More than 70 years after he resigned from the BBC, George Orwell is coming back to the broadcasting company.
A bronze statue of the "Animal Farm" and "Nineteen Eighty-Four" novelist will be installed outside the BBC's London headquarters, the Guardian reports.
Orwell, whose fiction dealt presciently with the ironies of false statements masquerading as truth and the power of mass media to circulate them, was also a journalist. He worked for the BBC for more than two years on radio broadcasts to India, which was under the control of the British empire at the time.

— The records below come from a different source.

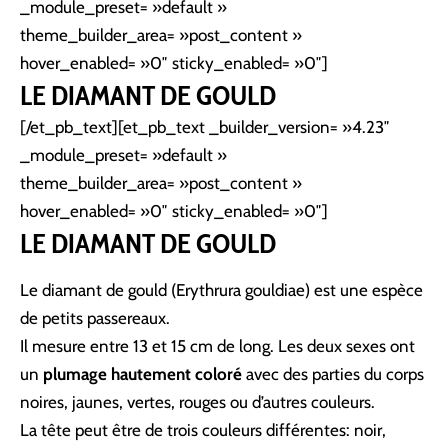
_module_preset= »default »
theme_builder_area= »post_content »
hover_enabled= »0″ sticky_enabled= »0″]
LE DIAMANT DE GOULD
[/et_pb_text][et_pb_text _builder_version= »4.23″
_module_preset= »default »
theme_builder_area= »post_content »
hover_enabled= »0″ sticky_enabled= »0″]
LE DIAMANT DE GOULD
Le diamant de gould (Erythrura gouldiae) est une espèce
de petits passereaux.
Il mesure entre 13 et 15 cm de long. Les deux sexes ont
un
plumage hautement coloré
avec des parties du corps
noires, jaunes, vertes, rouges ou d’autres couleurs.
La tête peut être de trois couleurs différentes: noir,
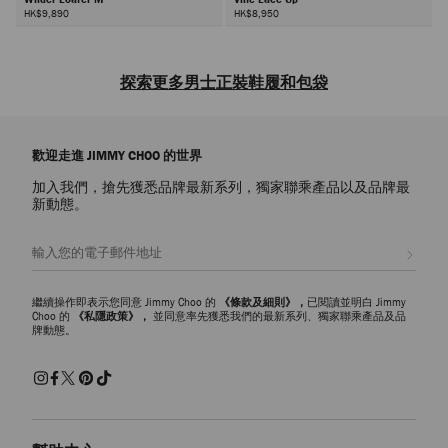
HK$9,890
HK$8,950
探索更多男士正裝鞋履和包袋
品牌男士正裝鞋履系列，精緻有型、奢雅典範，選用皮革、絨面革和絲絨
等材質精心製作，多種經典顔色和款式可供選擇，包括男士樂福鞋、男士
歡迎走進 JIMMY CHOO 的世界
孟克鞋和男士牛津鞋。無論是打造婚禮造型還是提升週末穿搭時尚感，您
都可以在品牌男士鞋履系列中找到心儀潮履。
加入我們，搶先獲悉品牌最新系列，獨家聯乘產品以及品牌最
新動態。
男士婚禮鞋履
深入探索
婚禮系列
，本系列男士鞋履賦予傳統款式現代風尚設計，是新
註册會員
郎和賓客的心儀之選。吸睛細閃鞋面、耀目水晶裝飾和別緻鉚釘細節，爲
經典新郎鞋履增添大膽時尚感，打造別具風格的帥氣造型。
繼續操作即表示您同意 Jimmy Choo 的
《條款及細則》，
已閱讀並明白 Jimmy
男士休閑經典鞋履
Choo 的
《私隱政策》，
並同意率先獲悉我們的最新系列、獨家聯乘產品及品
牌動態。
品牌標誌性風格在男士奢雅
運動鞋
系列煥新呈現，精美裝飾巧意點綴，
奢雅風尚融入運動美學，打造個性時尚運動潮履。經典款式時尚升級，盡
顯優雅氣質，如男士樂福鞋、男士牛津鞋和男士孟克鞋；匠心精製經久時
尚廓形，適合搭配正裝造型或是休閑穿搭，時刻讓您彰顯不凡品味。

His 1943 resignation included this note: "I was wasting my own time and the public money on doing work that produces no result. I believe that in the present political situation the broadcasting of British propaganda to India is an almost hopeless task."

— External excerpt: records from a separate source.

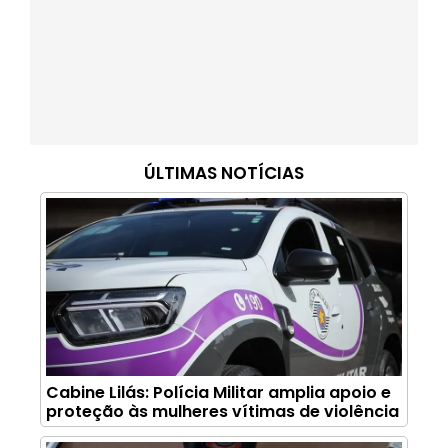
ÚLTIMAS NOTÍCIAS
Cabine Lilás: Polícia Militar amplia apoio e
proteção às mulheres vítimas de violência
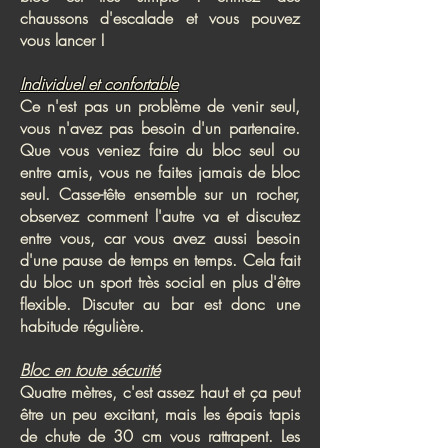
chaussons d'escalade et vous pouvez
vous lancer !
Individuel et confortable
Ce n'est pas un problème de venir seul,
vous n'avez pas besoin d'un partenaire.
Que vous veniez faire du bloc seul ou
entre amis, vous ne faites jamais de bloc
seul. Casse-tête ensemble sur un rocher,
observez comment l'autre va et discutez
entre vous, car vous avez aussi besoin
d'une pause de temps en temps. Cela fait
du bloc un sport très social en plus d'être
flexible. Discuter au bar est donc une
habitude régulière.
Bloc en toute sécurité
Quatre mètres, c'est assez haut et ça peut
être un peu excitant, mais les épais tapis
de chute de 30 cm vous rattrapent. Les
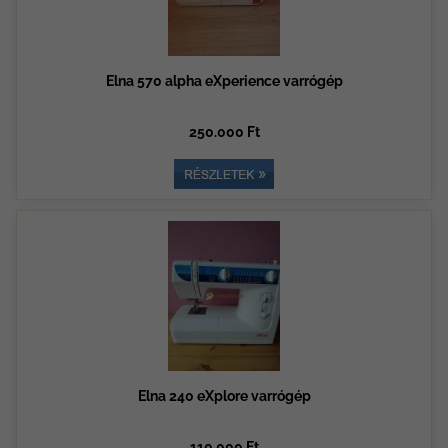
Elna 570 alpha eXperience varrógép
250.000 Ft
Elna 240 eXplore varrógép
110.000 Ft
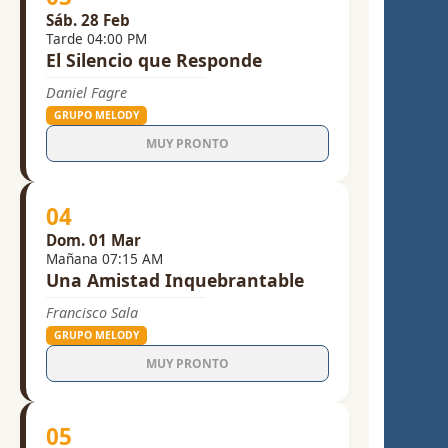
Sáb. 28 Feb
Tarde 04:00 PM
El Silencio que Responde
Daniel Fagre
GRUPO MELODY
MUY PRONTO
04
Dom. 01 Mar
Mañana 07:15 AM
Una Amistad Inquebrantable
Francisco Sala
GRUPO MELODY
MUY PRONTO
05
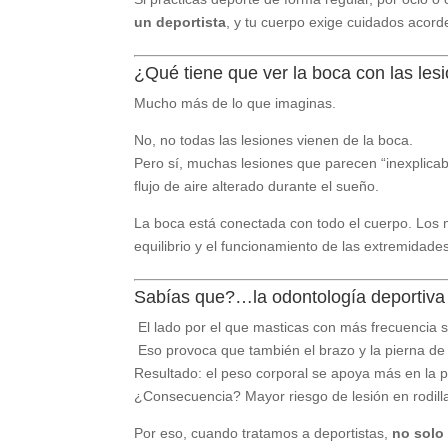
un deportista
, y tu cuerpo exige cuidados acorde
¿Qué tiene que ver la boca con las les
Mucho más de lo que imaginas.
No, no todas las lesiones vienen de la boca.
Pero sí, muchas lesiones que parecen “inexplicab
flujo de aire alterado durante el sueño.
La boca está conectada con todo el cuerpo. Los m
equilibrio y el funcionamiento de las extremidade
Sabías que?…la odontología deportiva
El lado por el que masticas con más frecuencia 
Eso provoca que también el brazo y la pierna de
Resultado: el peso corporal se apoya más en la p
¿Consecuencia? Mayor riesgo de lesión en rodilla 
Por eso, cuando tratamos a deportistas,
no solo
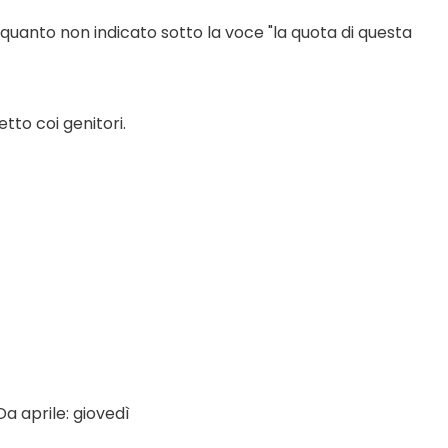
 quanto non indicato sotto la voce "la quota di questa 
tto coi genitori.
a aprile: giovedì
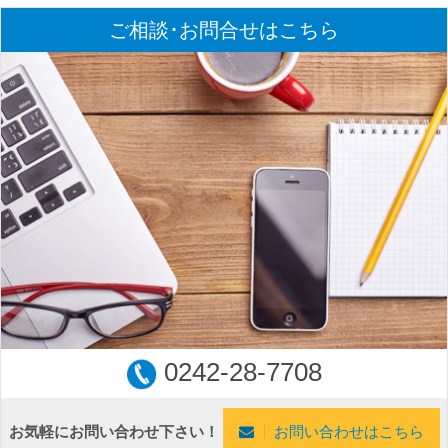
ご相談･お問合せはこちら
0242-28-7708
お気軽にお問い合わせ下さい！
お問い合わせはこちら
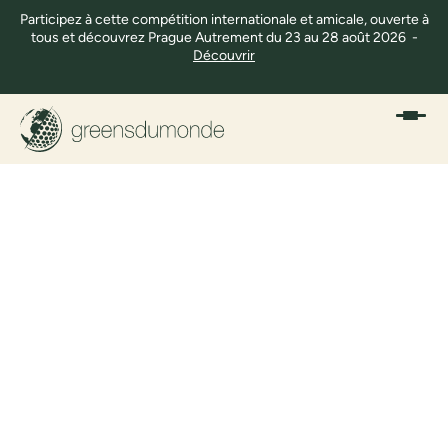
Participez à cette compétition internationale et amicale, ouverte à
tous et découvrez Prague Autrement du 23 au 28 août 2026 -
Découvrir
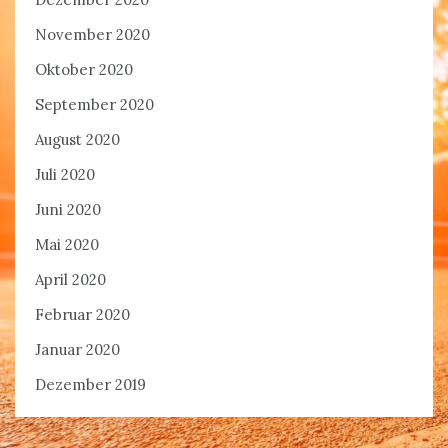
November 2020
Oktober 2020
September 2020
August 2020
Juli 2020
Juni 2020
Mai 2020
April 2020
Februar 2020
Januar 2020
Dezember 2019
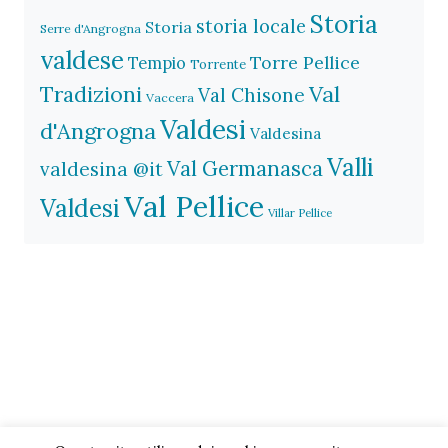
Storia
storia locale
Storia
Serre d'Angrogna
valdese
Torre Pellice
Tempio
Torrente
Val
Tradizioni
Val Chisone
Vaccera
Valdesi
d'Angrogna
Valdesina
Valli
Val Germanasca
valdesina @it
Val Pellice
Valdesi
Villar Pellice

At the time, World War II raged, and England forced food exports from India to support Europe. Meanwhile, 3 million Indians perished in a famine.
Orwell's statue has been in the works for several years, but was considered dead in the water as recently as four years ago, the Guardian reports, due to Orwell's still-controversial reputation.
It will go into the BBC's New Broadcasting House in Westminster in central London. The sculpture will depict Orwell holding a cigarette with one hand on his hip. An inscription on the wall behind the statue will read, "If liberty means anything at all, it means the right to tell people what they do not want to hear."
The City Council of Westminster voted to approve the project. Those helping to fund it include playwright Tom Stoppard and comedian Rowan Atkinson.
BBC historian Robert Seatter is enthusiastic about the Orwell tribute, saying: "He reputedly based his notorious Room 101 from 'Nineteen Eighty-Four' on a room he had worked in whilst at the BBC, but here he will stand in the fresh air reminding people of the value of journalism in holding authority to account."
Orwell's memories of his time at the BBC were not fond. In his diary, he described it as "something half-way between a girls' school and a lunatic asylum."
The statue will be designed by artist Martin Jennings, who said he's excited to begin work on the project: "Orwell was not only a paragon of political journalism but an ideal subject for a sculptor: loomingly tall, skinny as a rake, forever fag in hand, body leaning in to make a point. He wore the kind of clothes that might have spent their off-duty hours hanging from a nail in the potting shed."
The sculpture will be installed in an area popular with the BBC's resident cigarette smokers. Orwell was himself a heavy smoker, and died at the age of 46 of tuberculosis.